They’ve already been written up in Forbes magazine and contacted by 60 Minutes. They were approached to star in a reality show, a project for which they had no interest.

Boulder attorney Jeff Gard acts as legal counsel to the Fanellis. After consulting with them, he says they narrowed the problem down to two issues. He remembered being in an VFW lodge where everybody was smoking inside. Gard noted the exception to the Colorado Clean Indoor Air Act that allows for “a place of employment that is not open to the public and that is under control of an employer that employs three or fewer employees.”
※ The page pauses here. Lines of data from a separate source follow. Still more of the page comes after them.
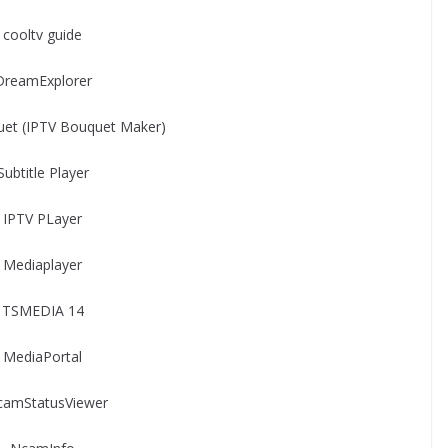
cooltv guide
DreamExplorer
et (IPTV Bouquet Maker)
Subtitle Player
IPTV PLayer
Mediaplayer
TSMEDIA 14
MediaPortal
camStatusViewer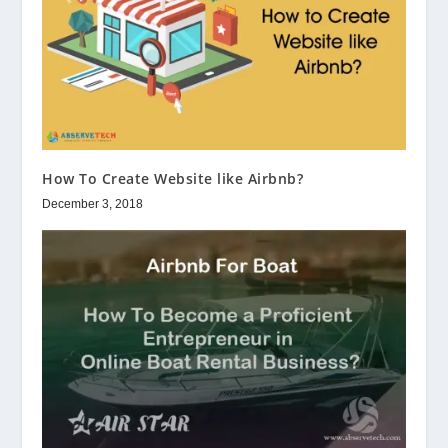
How To Create Website like Airbnb?
December 3, 2018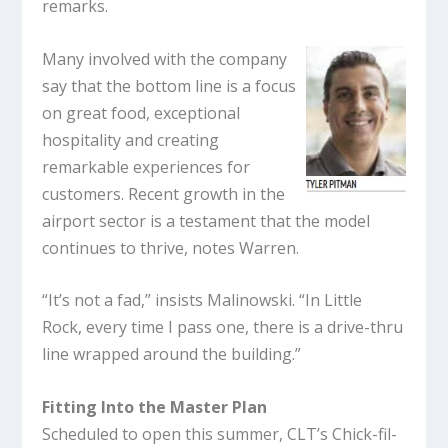
remarks.
Many involved with the company
say that the bottom line is a focus
on great food, exceptional
hospitality and creating
remarkable experiences for
customers. Recent growth in the
airport sector is a testament that the model
continues to thrive, notes Warren.
“It’s not a fad,” insists Malinowski. “In Little
Rock, every time I pass one, there is a drive-thru
line wrapped around the building.”
Fitting Into the Master Plan
Scheduled to open this summer, CLT’s Chick-fil-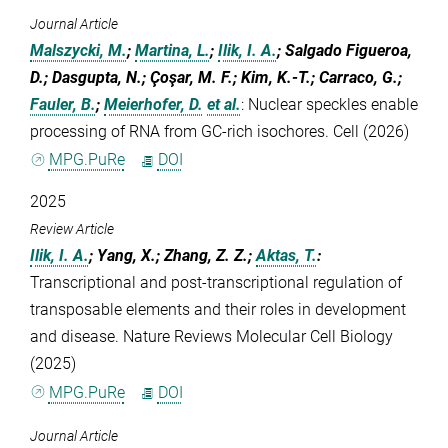
Journal Article
Malszycki, M.
;
Martina, L.
;
Ilik, I. A.
; Salgado Figueroa,
D.; Dasgupta, N.; Çoşar, M. F.; Kim, K.-T.; Carraco, G.;
Fauler, B.
;
Meierhofer, D.
et al.
:
Nuclear speckles enable
processing of RNA from GC-rich isochores. Cell (2026)
MPG.PuRe
DOI
2025
Review Article
Ilik, I. A.
; Yang, X.; Zhang, Z. Z.;
Aktas, T.
:
Transcriptional and post-transcriptional regulation of
transposable elements and their roles in development
and disease. Nature Reviews Molecular Cell Biology
(2025)
MPG.PuRe
DOI
Journal Article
There was some opposition to their plans in town, but in the end “everybody worked with us,” Fanelli says. “We’re very flexible, and we tried to make everybody happy. We talked with everybody, and Nederland was behind us. We talked to a lot of people to find what they would like to see and what they would not like to see.”

The second issue was that Nederland statutes didn’t allow private clubs in the zone where the building is located. So the Fanellis petitioned for a change, which was granted by the city Board of Trustees earlier this year. They’ve spent the last weeks getting everything ready for the opening.
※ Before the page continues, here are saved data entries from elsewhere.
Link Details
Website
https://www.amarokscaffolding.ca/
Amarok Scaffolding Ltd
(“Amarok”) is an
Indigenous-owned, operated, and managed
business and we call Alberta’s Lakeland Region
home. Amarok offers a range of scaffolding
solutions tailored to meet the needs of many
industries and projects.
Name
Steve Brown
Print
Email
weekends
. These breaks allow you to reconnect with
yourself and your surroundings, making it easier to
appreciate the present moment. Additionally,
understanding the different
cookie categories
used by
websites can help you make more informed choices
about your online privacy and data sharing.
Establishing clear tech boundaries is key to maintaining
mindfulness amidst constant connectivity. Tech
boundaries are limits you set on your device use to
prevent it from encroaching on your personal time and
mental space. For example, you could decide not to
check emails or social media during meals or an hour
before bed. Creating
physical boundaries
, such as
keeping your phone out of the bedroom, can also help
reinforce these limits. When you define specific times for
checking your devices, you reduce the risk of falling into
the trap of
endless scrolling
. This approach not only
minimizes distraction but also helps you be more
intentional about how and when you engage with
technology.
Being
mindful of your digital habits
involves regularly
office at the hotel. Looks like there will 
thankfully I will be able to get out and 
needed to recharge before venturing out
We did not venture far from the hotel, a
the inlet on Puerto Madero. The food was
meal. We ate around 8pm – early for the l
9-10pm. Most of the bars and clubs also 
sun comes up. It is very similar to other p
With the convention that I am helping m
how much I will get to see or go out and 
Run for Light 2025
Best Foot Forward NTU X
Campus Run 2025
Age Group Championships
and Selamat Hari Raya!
Gard sees more clubs like this opening as the legal barriers fall. “All of the problems they’re having with public consumption and the complaints they’re getting,” Gard says. “We have a solution.”

Club Ned Hours are 11 a.m. to 5 p.m. and 7-11 p.m. Daily club fees vary, depending on time of day and entertainment at night. If you’re interested in visiting, “we’ll try to take people as they come,” Fanelli says. “But it doesn’t hurt to call first.”